Утреннее летнее солнце золотым половодьем ворвалось в просторную комнату. Андрей Михайлович подошел к большому раскрытому окну, всей грудью вдохнул свежий утренний воздух. Потянул к себе ветку шиповника, усеянную розовыми цветами. В голове вертелся оставшийся в ней, вероятно от сна, разбитной мотивчик старой шутливой песенки: «Ну, как у вас дела насчет картошки…»
— Папочка! — раздался за спиной веселый возглас дочери. — Пойдем клубнику рвать!
— Пойдем! — сказал Андрей Михайлович, подхватывая под мышки бросившуюся к нему шестилетнюю дочь и поднимая ее высоко над полом.

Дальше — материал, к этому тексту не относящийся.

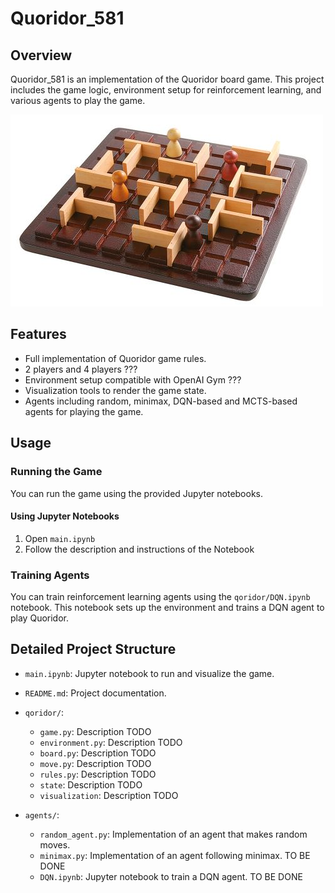 # Quoridor_581

## Overview
Quoridor_581 is an implementation of the Quoridor board game. This project includes the game logic, environment setup for reinforcement learning, and various agents to play the game.

![Quoridor Board Game](ressources/Gigamic-Quoridor-Mini.jpg)

## Features
- Full implementation of Quoridor game rules.
- 2 players and 4 players ???
- Environment setup compatible with OpenAI Gym ???
- Visualization tools to render the game state.
- Agents including random, minimax, DQN-based and MCTS-based agents for playing the game.


## Usage
### Running the Game
You can run the game using the provided Jupyter notebooks.

#### Using Jupyter Notebooks
1. Open `main.ipynb`
2. Follow the description and instructions of the Notebook


### Training Agents
You can train reinforcement learning agents using the `qoridor/DQN.ipynb` notebook. This notebook sets up the environment and trains a DQN agent to play Quoridor.

## Detailed Project Structure
- `main.ipynb`: Jupyter notebook to run and visualize the game.
- `README.md`: Project documentation.
- `qoridor/`:
    - `game.py`: Description TODO
    - `environment.py`: Description TODO
    - `board.py`: Description TODO
    - `move.py`: Description TODO
    - `rules.py`: Description TODO
    - `state`: Description TODO
    - `visualization`: Description TODO

- `agents/`:
    - `random_agent.py`: Implementation of an agent that makes random moves.
    - `minimax.py`: Implementation of an agent following minimax. TO BE DONE
    - `DQN.ipynb`: Jupyter notebook to train a DQN agent. TO BE DONE




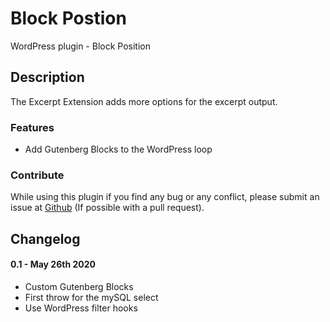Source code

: Block Postion
===============================================

WordPress plugin - Block Position

## Description
The Excerpt Extension adds more options for the excerpt output.

### Features
* Add Gutenberg Blocks to the WordPress loop

### Contribute
While using this plugin if you find any bug or any conflict, please submit an issue at 
[Github](https://github.com/TipTop-Press/block-position) (If possible with a pull request). 

## Changelog

#### 0.1 - May 26th 2020
* Custom Gutenberg Blocks
* First throw for the mySQL select
* Use WordPress filter hooks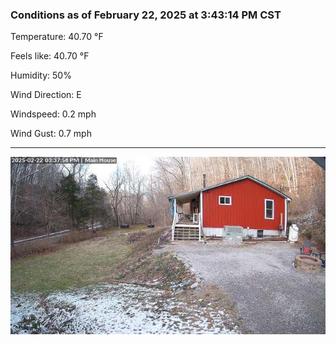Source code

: ### Conditions as of February 22, 2025 at 3:43:14 PM CST 

Temperature: 40.70 &deg;F

Feels like: 40.70 &deg;F

Humidity: 50%

Wind Direction: E

Windspeed: 0.2 mph

Wind Gust: 0.7 mph

---

<img src="./images/latest.jpeg"/>

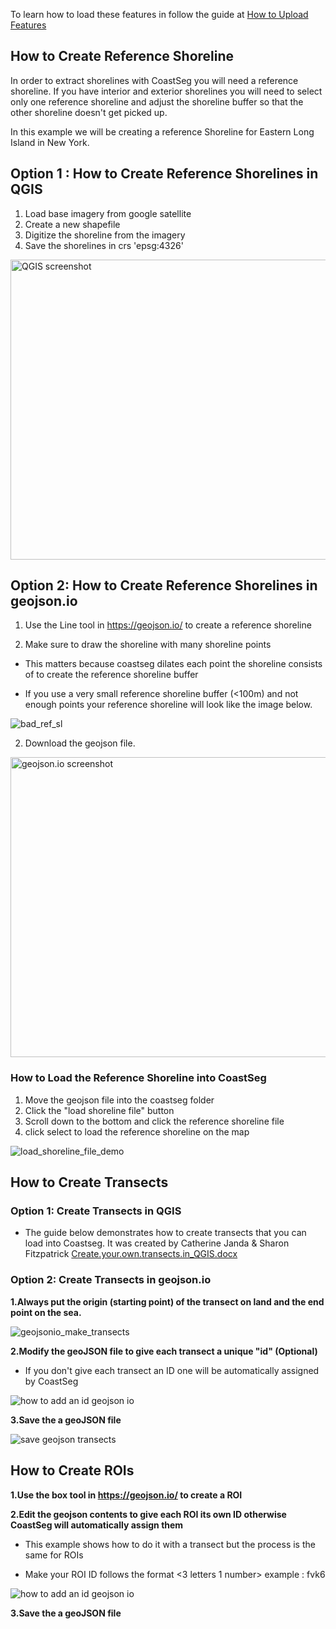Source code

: To learn how to load these features in follow the guide at [How to Upload Features](https://satelliteshorelines.github.io/CoastSeg/how-to-upload-features/)

## How to Create Reference Shoreline

In order to extract shorelines with CoastSeg you will need a reference shoreline. If you have interior and exterior shorelines you will need to select only one reference shoreline and adjust the shoreline buffer so that the other shoreline doesn't get picked up.

In this example we will be creating a reference Shoreline for Eastern Long Island in New York.

## Option 1 : How to Create Reference Shorelines in QGIS

1.  Load base imagery from google satellite
2.  Create a new shapefile
3.  Digitize the shoreline from the imagery
4.  Save the shorelines in crs 'epsg:4326'

  <img src="https://github.com/SatelliteShorelines/CoastSeg/assets/61564689/4366bcec-c523-4e70-86b6-f5df74b72346" alt="QGIS screenshot" width="850" height="480">

## Option 2: How to Create Reference Shorelines in geojson.io

1. Use the Line tool in https://geojson.io/ to create a reference shoreline

2. Make sure to draw the shoreline with many shoreline points

- This matters because coastseg dilates each point the shoreline consists of to create the reference shoreline buffer

- If you use a very small reference shoreline buffer (<100m) and not enough points your reference shoreline will look like the image below.

![bad_ref_sl](https://github.com/SatelliteShorelines/CoastSeg/assets/61564689/8067e4b8-b288-4127-863d-3e14c21afdd1)

2. Download the geojson file.

<img src="https://github.com/Doodleverse/CoastSeg/assets/61564689/155918d4-3ec4-4f62-9f5d-2014c67edb6a" alt="geojson.io screenshot" width="850" height="480">

### How to Load the Reference Shoreline into CoastSeg

1. Move the geojson file into the coastseg folder
2. Click the "load shoreline file" button
3. Scroll down to the bottom and click the reference shoreline file
4. click select to load the reference shoreline on the map

![load_shoreline_file_demo](https://github.com/SatelliteShorelines/CoastSeg/assets/61564689/c725b8a8-9232-4a2b-b58a-209cf97dd116)

## How to Create Transects

### Option 1: Create Transects in QGIS

- The guide below demonstrates how to create transects that you can load into Coastseg. It was created by Catherine Janda & Sharon Fitzpatrick
  [Create.your.own.transects.in_QGIS.docx](https://github.com/SatelliteShorelines/CoastSeg/files/15227516/Create.your.own.transects.in_QGIS.docx)

### Option 2: Create Transects in geojson.io

**1.Always put the origin (starting point) of the transect on land and the end point on the sea.**

![geojsonio_make_transects](https://github.com/SatelliteShorelines/CoastSeg/assets/61564689/fae3919e-c181-4585-8d2a-9ca6dfeb3fc4)

**2.Modify the geoJSON file to give each transect a unique "id" (Optional)**

- If you don't give each transect an ID one will be automatically assigned by CoastSeg

![how to add an id geojson io](https://github.com/SatelliteShorelines/CoastSeg/assets/61564689/b5be22e7-722c-4037-aac6-209a4eb692d7)
</br>

**3.Save the a geoJSON file**

![save geojson transects](https://github.com/SatelliteShorelines/CoastSeg/assets/61564689/9a9ccfae-96cd-49e9-b2fa-a53c48debfdb)

## How to Create ROIs

**1.Use the box tool in https://geojson.io/ to create a ROI**

**2.Edit the geojson contents to give each ROI its own ID otherwise CoastSeg will automatically assign them**

- This example shows how to do it with a transect but the process is the same for ROIs

- Make your ROI ID follows the format <3 letters 1 number> example : fvk6

![how to add an id geojson io](https://github.com/SatelliteShorelines/CoastSeg/assets/61564689/b5be22e7-722c-4037-aac6-209a4eb692d7)
</br>

**3.Save the a geoJSON file**

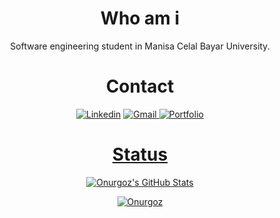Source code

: <div align="center">
<h1>Who am i</h1>
 
Software engineering student in Manisa Celal Bayar University.



<h1>Contact</h1>


<a href="https://www.linkedin.com/in/onurgoz/"><img title="Linkedin" src="https://img.shields.io/badge/-Linkedin-c14438?style=flat-square&logo=Linkedin&logoColor=white&link=https://www.linkedin.com/in/onurgoz"></a>
<a href="mailto:onurgoz98@gmail.com">
<img title="Gmail" 
src="https://img.shields.io/badge/-onurgoz98@gmail.com-c14438?style=flat-square&logo=Gmail&logoColor=white&link=mailto:onurgoz98@gmail.com">
</a>
 <a href="https://www.onurgoz.com">
<img title="Portfolio" src="https://img.shields.io/badge/-www.onurgoz.com-c14438?style=flat-square&logo=&logoColor=white&link=www.onurgoz.com">



 <h1>Status</h1>
 <p align="center">
  <img src="https://github-readme-stats.vercel.app/api?username=onurgoz&&show_icons=true&theme=dark&line_height=27&v=5" alt="Onurgoz's GitHub Stats" /><br>
 </p>
 <p align="center">
 <a href="https://github.com/onurgoz"><img title="Onurgoz" src="https://github-readme-stats.vercel.app/api/top-langs/?username=onurgoz&layout=compact&theme=dark"></a><br>
</p>
</div>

Он поцеловал ее в упругие загоревшие щечки, она тоже успела чмокнуть его в нос мокрыми губками. Они взялись за руки и пошли в сад. Машенька — хорошенькая круглолицая девочка с рыжеватыми с подпалинкой кудряшками, веселыми темно-зелеными глазками — вприпрыжку побежала вперед по дорожке между высоких берез, сосен и елей. У трех кучно растущих берез остановилась и шепотом спросила:
— Хочешь посмотреть на мой гриб?
— Хочу, — кивнул Андрей Михайлович. — Где он?
— Я его прячу, — сказала девочка, указывая на кучку прелых листьев у тропинки. — Это я сверху посыпала. Сейчас ты увидишь, какой он красивый, с большой коричневой шляпкой.
— От кого же ты его прячешь? — улыбнулся Андрей Михайлович.
— От тебя, от мамы и от Алесика, — говорила Машенька, поднимая прелые листья.
Под ними ничего не было. Девочка в недоумении смотрела на чуть примятую травку, потом перевела взгляд на отца, глаза ее уже подернулись влагой, и Андрей Михайлович понял, что если не отвлечь ее, она вот-вот расплачется.
— А я знаю, где этот подберезовик, — серьезно сказал он.
— Где? — встрепенулась Машенька.
— Он убежал от тебя под другую березу. Давай найдем?
— А разве грибы могут передвигаться? — недоверчиво спросила Машенька, она уже снова улыбалась.
— Если очень захочет, то сможет, — уверенно сказал отец. — А уж если сам не может, то его споры определенно могут. Возьми палочку, чтобы удобней было искать.
Они подобрали две палочки и стали искать грибы, разгребая траву и старые листья; накануне прошел дождик — грибов было много: подберезовиков, лисичек, опят и даже белых.
Плетеная корзиночка, которую Машенька взяла для клубники, быстро наполнилась. На просторной поляне, заросшей густой травой и полевыми цветами, девочка нарвала букетик колокольчиков и ромашек. Идти на грядку за клубникой ей расхотелось. «Пусть Алесик сходит, а мы будем жарить грибы», — сказала она, увлекая отца за руку к дому. В доме играла легкая музыка: Алесик, старший брат Машеньки, студент, окончивший три курса университета, очевидно, включил проигрыватель или приемник. Ветерок надувал упругими белыми парусами шторы.